→ **CONSEGNE**:
1: Riscrivi in forma di elenco il paragrafo della scheda del libro che comincia con «presentazione di Paolo Nissim», conservandone i dati principali.
2: Per favore, prosegui la scheda del libro a partire dal punto in cui termina.

→ **BRANO SCELTO**:
Aspetti e Problemi dell’Ebraismo

Autore/i: Lattes Dante

Editore: Borla

presentazione di Paolo Nissim, prefazione di Augusto Segre, a cura di Gemma Baruch del Keren Kayemeth Le-Israel e dell’Unione delle Comunità Israelitiche Italiane.

pp. 508, Leumann (Torino)

Dante Lattes, una delle figure più rappresentative ed autorevoli dell’ebraismo italiano del XX secolo, raccoglie in questo volume alcuni dei suoi scritti più interessanti e caratteristici.
«Aspetti e problemi dell’ebraismo» è un’ampia antologia in cui vengono esaminati, con un’acuta prospettiva storico-filosofica, i principali problemi dell’ideologia ebraica, che l’autore inserisce nel più vasto orizzonte del lavoro, del pensiero, delle sofferenze e delle speranze di tutti gli uomini.

[Annotazioni dei riquadri nelle immagini]
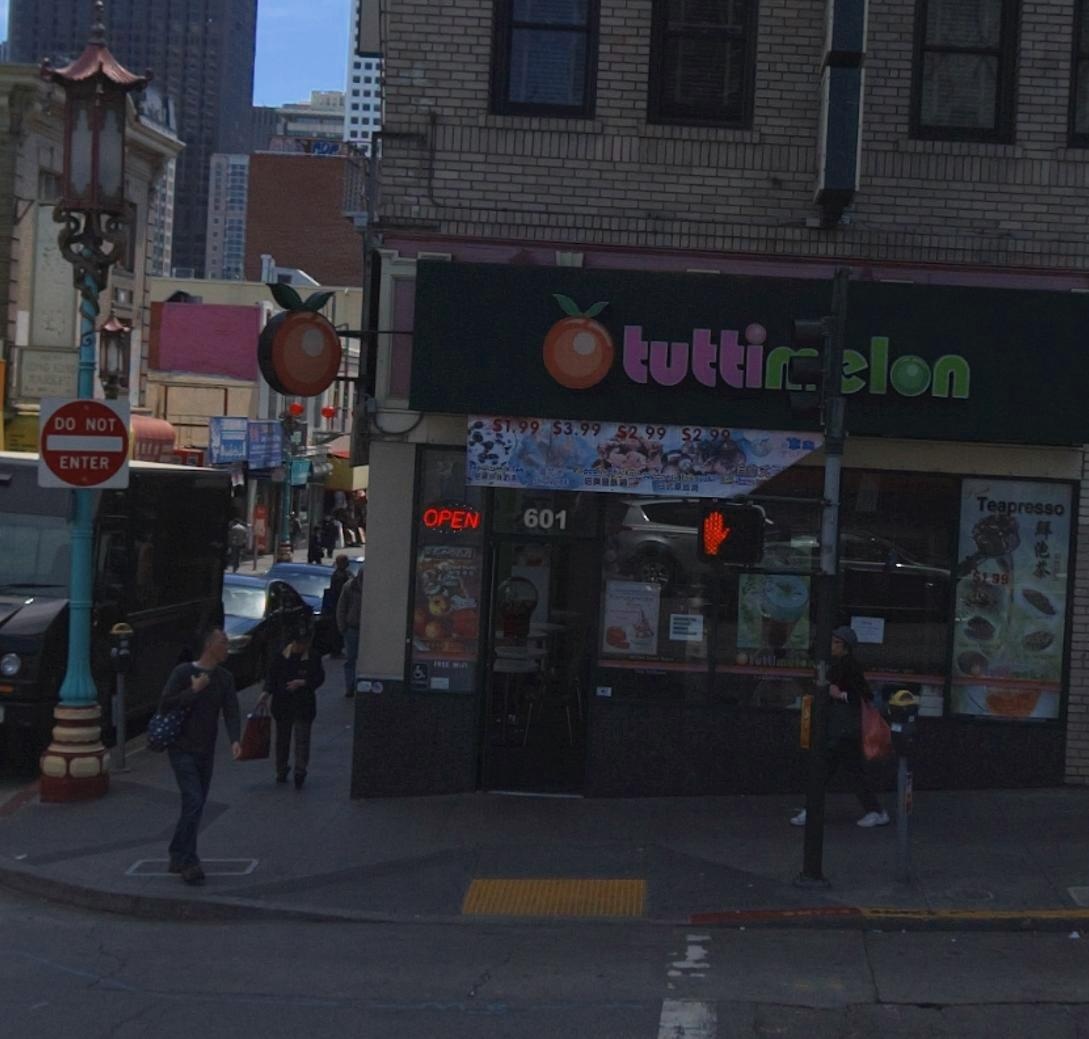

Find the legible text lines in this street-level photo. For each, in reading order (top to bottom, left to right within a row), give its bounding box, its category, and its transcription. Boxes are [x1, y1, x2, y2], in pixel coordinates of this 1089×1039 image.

[619, 312, 974, 403] BusinessName: tutti**lon
[54, 416, 118, 433] None: DO NOT
[491, 417, 732, 444] None: $1.99 $3.99 $2.99 $2.99
[60, 455, 110, 470] None: ENTER
[976, 496, 1065, 517] None: Teapresso
[422, 508, 481, 530] None: OPEN
[523, 507, 566, 530] StreetNumber: 601
[973, 571, 1010, 585] None: $1.99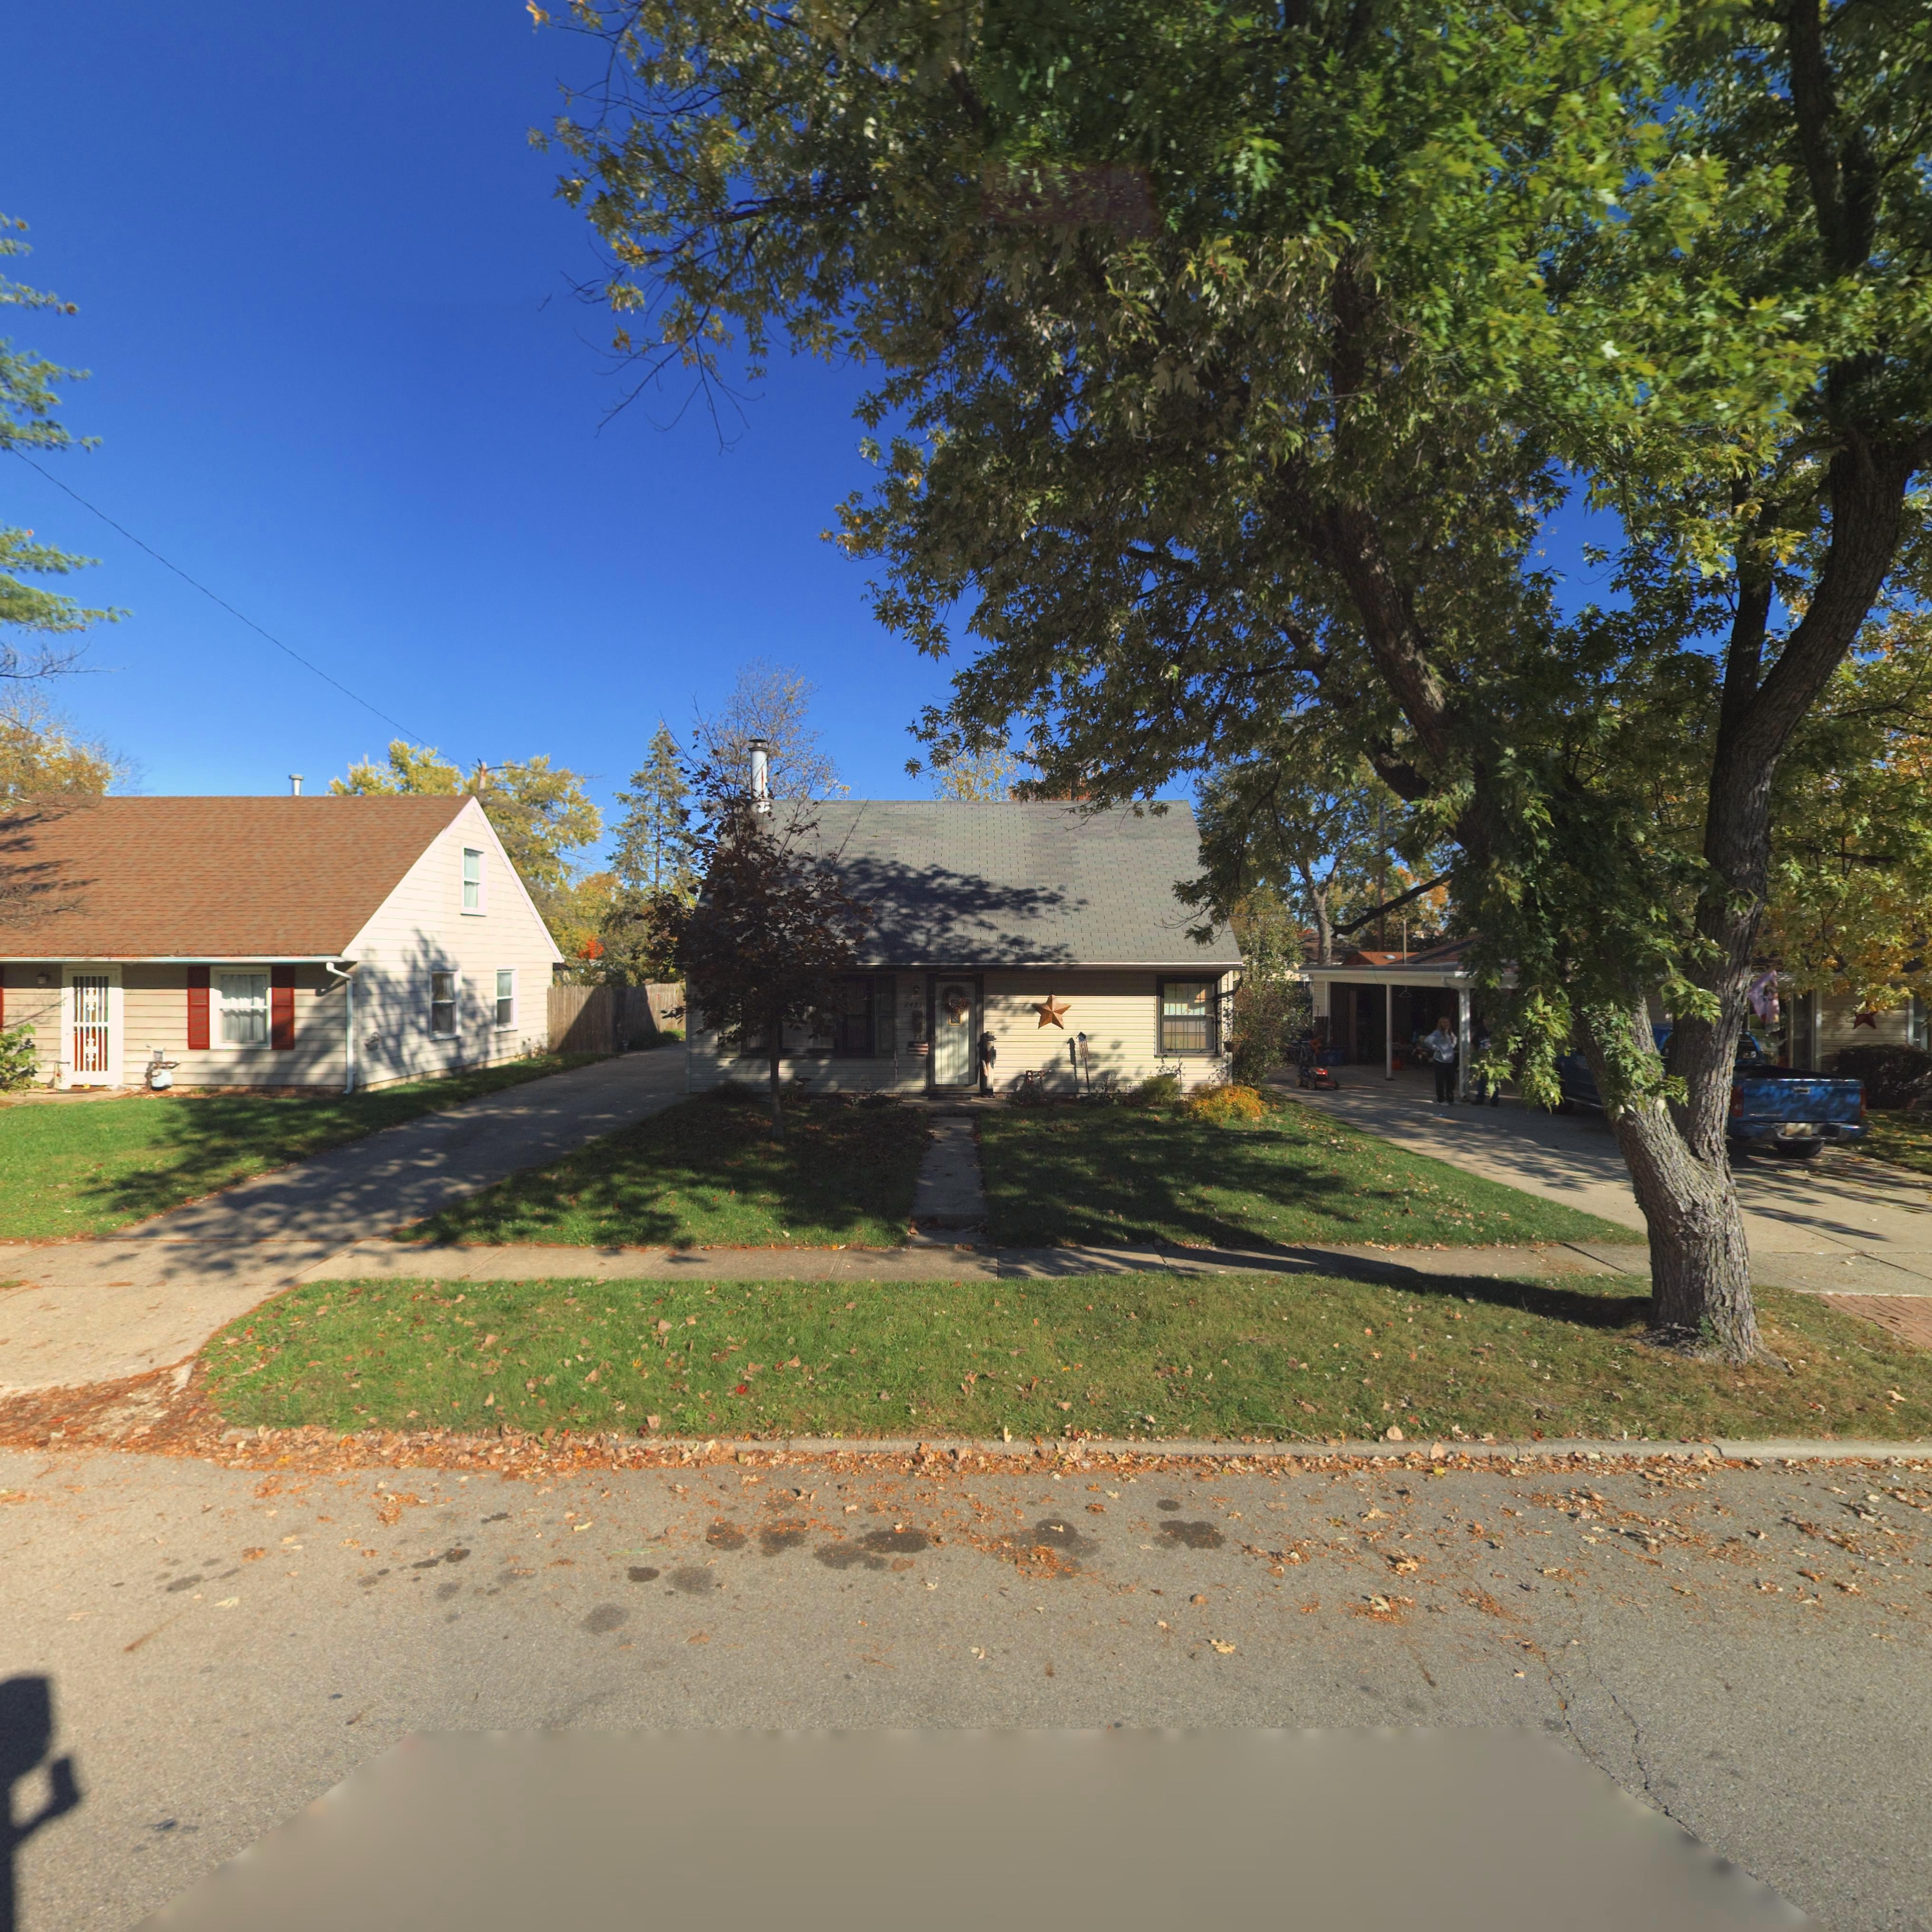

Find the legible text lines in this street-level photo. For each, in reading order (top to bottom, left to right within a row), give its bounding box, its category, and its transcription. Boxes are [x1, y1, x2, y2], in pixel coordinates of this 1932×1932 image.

→ **RISPOSTE**:
1:
- Presentazione: Paolo Nissim
- Prefazione: Augusto Segre
- A cura di: Gemma Baruch del Keren Kayemeth Le-Israel e dell'Unione delle Comunità Israelitiche Italiane

2:
Il volume è essenziale per poter penetrare con maggior sicurezza nel mondo interessante e, sotto certi aspetti, affascinante dell’idea ebraica ed è anche un contributo per tentare, almeno in parte, di offrire alla meditazione alcuni problemi della spiritualità ebraica e per illustrare ideali rimasti, anche dopo molti secoli di dure prove, straordinariamente validi e che forse, oggi più di prima, è necessario portare a conoscenza di chi cerca un po’ di luce, onesta e serena, in mezzo a tante preoccupanti tenebre.

Dal capitolo “La creazione del mondo e il peccato di adamo”:
“Il primo capitolo della Torà descrive la creazione del mondo.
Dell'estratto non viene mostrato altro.